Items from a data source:
—————
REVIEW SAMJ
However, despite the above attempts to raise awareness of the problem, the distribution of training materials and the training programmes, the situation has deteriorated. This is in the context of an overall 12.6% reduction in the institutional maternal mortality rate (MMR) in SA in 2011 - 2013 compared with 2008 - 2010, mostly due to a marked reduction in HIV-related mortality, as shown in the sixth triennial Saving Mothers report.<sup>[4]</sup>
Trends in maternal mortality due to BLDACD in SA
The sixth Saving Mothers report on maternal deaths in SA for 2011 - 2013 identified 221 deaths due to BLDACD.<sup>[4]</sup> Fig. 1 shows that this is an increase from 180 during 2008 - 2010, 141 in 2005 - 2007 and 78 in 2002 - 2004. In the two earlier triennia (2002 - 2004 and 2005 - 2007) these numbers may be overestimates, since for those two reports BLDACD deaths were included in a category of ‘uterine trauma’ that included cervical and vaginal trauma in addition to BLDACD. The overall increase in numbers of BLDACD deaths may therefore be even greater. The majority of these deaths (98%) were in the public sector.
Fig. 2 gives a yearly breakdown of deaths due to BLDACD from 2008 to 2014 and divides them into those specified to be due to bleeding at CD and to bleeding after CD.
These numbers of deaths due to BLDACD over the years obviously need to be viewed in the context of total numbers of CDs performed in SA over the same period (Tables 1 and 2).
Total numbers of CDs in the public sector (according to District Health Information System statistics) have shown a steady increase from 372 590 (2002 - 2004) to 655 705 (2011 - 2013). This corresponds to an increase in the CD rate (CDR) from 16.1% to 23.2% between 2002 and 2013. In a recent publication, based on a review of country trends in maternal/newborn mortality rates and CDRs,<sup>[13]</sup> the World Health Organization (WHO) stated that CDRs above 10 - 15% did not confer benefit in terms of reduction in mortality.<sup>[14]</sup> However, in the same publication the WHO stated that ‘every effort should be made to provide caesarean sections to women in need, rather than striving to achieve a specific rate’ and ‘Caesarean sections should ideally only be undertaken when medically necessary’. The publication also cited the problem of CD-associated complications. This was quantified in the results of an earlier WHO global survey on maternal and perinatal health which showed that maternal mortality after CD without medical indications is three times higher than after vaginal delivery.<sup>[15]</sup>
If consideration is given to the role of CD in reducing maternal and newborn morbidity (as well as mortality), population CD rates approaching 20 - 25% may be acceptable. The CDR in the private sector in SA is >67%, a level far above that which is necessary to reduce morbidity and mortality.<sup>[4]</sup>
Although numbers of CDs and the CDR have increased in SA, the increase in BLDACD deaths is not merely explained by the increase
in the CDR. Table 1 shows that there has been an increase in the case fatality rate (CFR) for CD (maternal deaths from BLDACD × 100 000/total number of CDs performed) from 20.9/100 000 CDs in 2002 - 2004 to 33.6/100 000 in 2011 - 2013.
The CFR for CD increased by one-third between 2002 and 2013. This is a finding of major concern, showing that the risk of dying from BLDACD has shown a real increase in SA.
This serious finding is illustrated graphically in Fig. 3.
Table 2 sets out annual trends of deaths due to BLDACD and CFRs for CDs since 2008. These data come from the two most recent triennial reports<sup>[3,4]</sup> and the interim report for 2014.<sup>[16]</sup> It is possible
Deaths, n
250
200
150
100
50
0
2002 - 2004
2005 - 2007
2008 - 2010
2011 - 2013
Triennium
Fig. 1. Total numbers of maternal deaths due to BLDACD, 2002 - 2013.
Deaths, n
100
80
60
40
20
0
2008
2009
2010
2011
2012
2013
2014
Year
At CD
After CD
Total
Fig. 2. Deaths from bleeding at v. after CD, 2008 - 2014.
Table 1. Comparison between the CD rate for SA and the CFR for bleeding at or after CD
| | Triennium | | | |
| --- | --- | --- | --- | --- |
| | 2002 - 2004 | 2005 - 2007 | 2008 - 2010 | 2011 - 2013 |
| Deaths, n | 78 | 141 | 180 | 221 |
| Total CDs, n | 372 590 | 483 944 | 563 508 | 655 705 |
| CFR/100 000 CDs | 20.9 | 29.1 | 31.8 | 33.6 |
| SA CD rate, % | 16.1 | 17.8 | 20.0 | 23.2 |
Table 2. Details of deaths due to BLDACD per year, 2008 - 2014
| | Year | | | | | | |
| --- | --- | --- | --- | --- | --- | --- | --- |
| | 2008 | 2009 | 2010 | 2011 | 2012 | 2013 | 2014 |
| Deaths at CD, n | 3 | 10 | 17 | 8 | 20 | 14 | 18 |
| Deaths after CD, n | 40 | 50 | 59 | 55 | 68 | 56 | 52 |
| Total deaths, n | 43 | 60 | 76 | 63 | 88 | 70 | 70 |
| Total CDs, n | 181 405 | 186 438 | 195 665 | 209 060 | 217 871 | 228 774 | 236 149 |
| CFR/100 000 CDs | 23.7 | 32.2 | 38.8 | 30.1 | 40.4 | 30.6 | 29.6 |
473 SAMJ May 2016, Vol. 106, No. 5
—————
- _Brief_
Look above for the line containing "Fig. 2 gives" and the line containing "in the CDR.". Transcribe both, with the lines between them, exactly.

- _Output of the exercise_
Fig. 2 gives a yearly breakdown of deaths due to BLDACD from 2008 to 2014 and divides them into those specified to be due to bleeding at CD and to bleeding after CD.
These numbers of deaths due to BLDACD over the years obviously need to be viewed in the context of total numbers of CDs performed in SA over the same period (Tables 1 and 2).
Total numbers of CDs in the public sector (according to District Health Information System statistics) have shown a steady increase from 372 590 (2002 - 2004) to 655 705 (2011 - 2013). This corresponds to an increase in the CD rate (CDR) from 16.1% to 23.2% between 2002 and 2013. In a recent publication, based on a review of country trends in maternal/newborn mortality rates and CDRs,<sup>[13]</sup> the World Health Organization (WHO) stated that CDRs above 10 - 15% did not confer benefit in terms of reduction in mortality.<sup>[14]</sup> However, in the same publication the WHO stated that ‘every effort should be made to provide caesarean sections to women in need, rather than striving to achieve a specific rate’ and ‘Caesarean sections should ideally only be undertaken when medically necessary’. The publication also cited the problem of CD-associated complications. This was quantified in the results of an earlier WHO global survey on maternal and perinatal health which showed that maternal mortality after CD without medical indications is three times higher than after vaginal delivery.<sup>[15]</sup>
If consideration is given to the role of CD in reducing maternal and newborn morbidity (as well as mortality), population CD rates approaching 20 - 25% may be acceptable. The CDR in the private sector in SA is >67%, a level far above that which is necessary to reduce morbidity and mortality.<sup>[4]</sup>
Although numbers of CDs and the CDR have increased in SA, the increase in BLDACD deaths is not merely explained by the increase
in the CDR. Table 1 shows that there has been an increase in the case fatality rate (CFR) for CD (maternal deaths from BLDACD × 100 000/total number of CDs performed) from 20.9/100 000 CDs in 2002 - 2004 to 33.6/100 000 in 2011 - 2013.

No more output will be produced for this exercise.